Не так давно Массачусетсу насильно навязали законы сегрегации «Джима Кроу»[299]. (По иронии судьбы, данный термин, позаимствованный у белого артиста и ставший синонимом сегрегации на транспорте, зародился у белых пассажиров железных дорог на Севере.) В начале 40-х годов Фредерика Дугласа избили и выбросили из поезда, когда тот попытался поехать в Линн первым классом. Однако он и другие активисты вели постоянную борьбу, используя бойкоты, сидячие забастовки, петиции и другие формы протеста. Их действия позволили Крафтам и Брауну выбирать места для поездки.
Из Паутакета они направились на север. Поезд двигался по болотистой местности. Вода имела странный цвет от загрязнений. Это была приливная акватория Бэк-Бэй[300]. С одной стороны железной дороги поднимались клубы дыма от фабрик, с другой – в небо устремлялись шпили церквей. Как и в Ричмонде, штат Вирджиния, и многих других увиденных Крафтами городах, на горизонте высились величественные здания. Супруги заметили сияющий купол Конгресса Массачусетса и поняли: они в Бостоне, куда так стремились. Но не знали, что слава их опередила.
Колыбель свободы[301]
По улицам Бостона мимо особняков и красивых кирпичных домов, ярко освещенных газовыми фонарями, они спустились по другую сторону Бикон-Хилл – местные жители прозвали этот район «Ниггер-Хилл». Им повезло – Уильям Уэллс Браун уверенно вел их по городскому лабиринту. Бостон строили, по выражению одного из жителей, как сжатый кулак, и город совсем не походил на упорядоченный Мейкон.
Здесь было холодно и сыро, у подножия холма дули сильные ветры, зато местных жителей избавили от вони промышленных отходов, отбросов и другой гадости, которая в теплые дни исходила от Чарльз-ривер. На улицах звучали самые разные языки – лирические песни ирландских иммигрантов, ритмичные напевы беглецов с Юга, плавный говор местных уроженцев[302]. В этом рабочем районе со множеством переулков и кривых улочек Уильям и Эллен смогли немного расслабиться.
Браун жил на Вест-Седар-стрит, возле реки и строительной площадки, где возводили здание новой тюрьмы. Крафтов же он отвел в другой дом, где те были в полной безопасности. Они подошли к скромному кирпичному дому на Саутак-стрит, где их встретили супруги Хейдены.
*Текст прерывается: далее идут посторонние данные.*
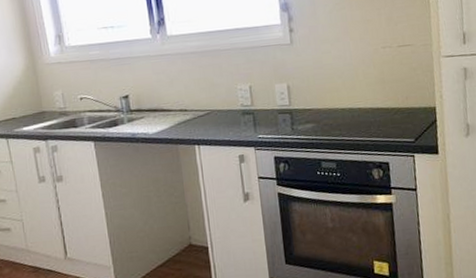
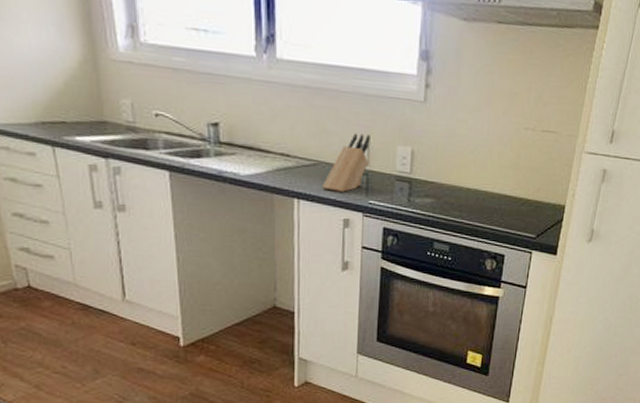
knife block: none [216,80,253,133] -> present [322,133,370,192]

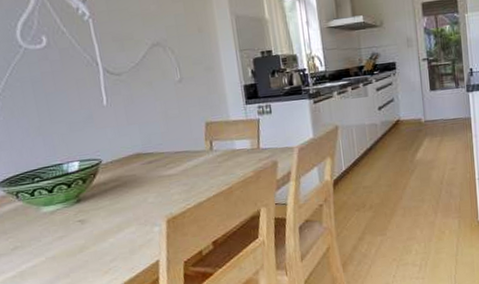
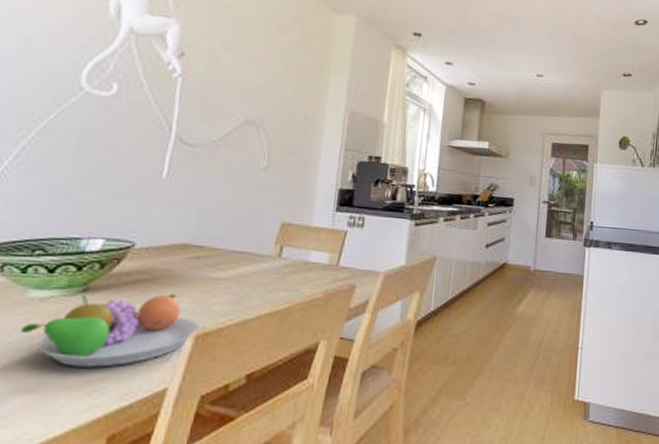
fruit bowl: none [45,193,168,255] -> present [21,294,200,367]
Льюис и Гарриет Хейдены были истинными революционерами, и Крафтов они встретили с распростертыми объятиями[303].
Хейдены бежали из Кентукки шесть лет назад. Им помогали два белых аболициониста, проповедник и учитель. Как и Крафты, Хейдены замаскировались и напудрились мукой, чтобы издали их можно было принять за белых. Вместе с сыном бежали в Канаду. Затем, опасаясь за покинутых близких, вернулись в США и поселились сначала в Мичигане, а потом в Бостоне. Их дом на Саутак-стрит стал штабом активистов, – тут же располагался магазин подержанной одежды Льюиса Хейдена.
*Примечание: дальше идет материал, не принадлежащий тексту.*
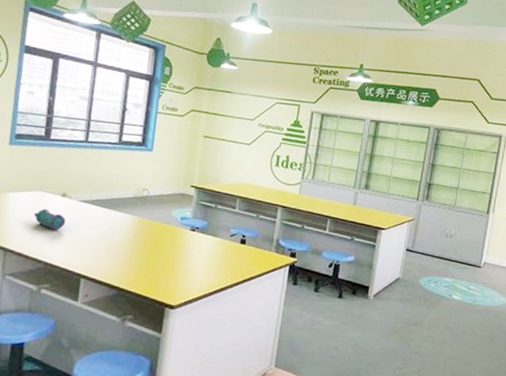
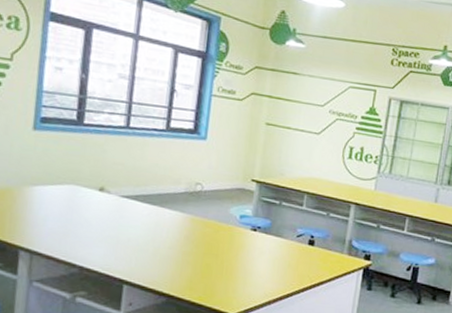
pencil case: present [34,208,66,231] -> none [66,204,105,230]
К узкой двери дома вела небольшая лестница, но это был не единственный вход и выход. Вторая дверь находилась в подвале, а тайный туннель, где можно было передвигаться лишь ползком, позволял особым гостям приходить и уходить незамеченными. Туннель уходил куда-то далеко. На верхнем этаже могли прятаться одновременно до тринадцати человек. Когда прибыли Уильям и Эллен, в доме присутствовали и другие беглецы с Юга. Все они нашли у Хейденов кров и пищу.
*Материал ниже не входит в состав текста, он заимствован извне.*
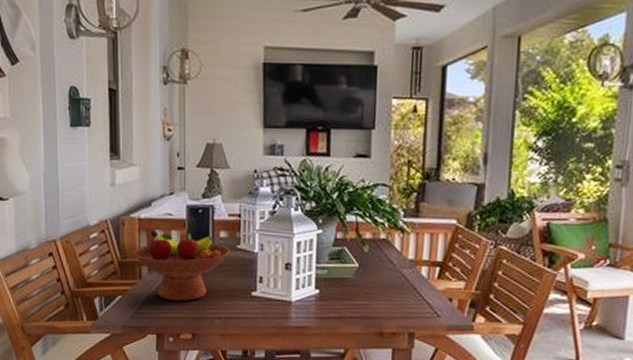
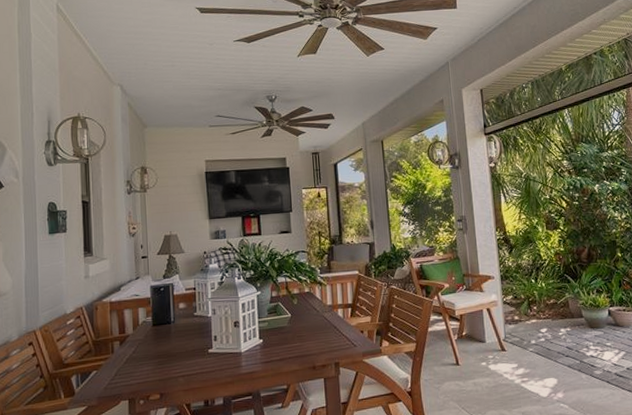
fruit bowl: present [133,230,230,302] -> none [106,308,189,368]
Вряд ли в Бостоне нашлось бы более надежное место, чем этот дом. По узким переулкам беглецам было легко скрыться от врагов, а чужаки быстро терялись. Дух сопротивления здесь процветал. Именно в Бостоне жил Дэвид Уокер, воинственный черный активист, сын раба и свободной женщины. Он громко требовал равных прав для черных американцев, и от его призывов Юг содрогался в ужасе, что чувствовалось и спустя два десятилетия.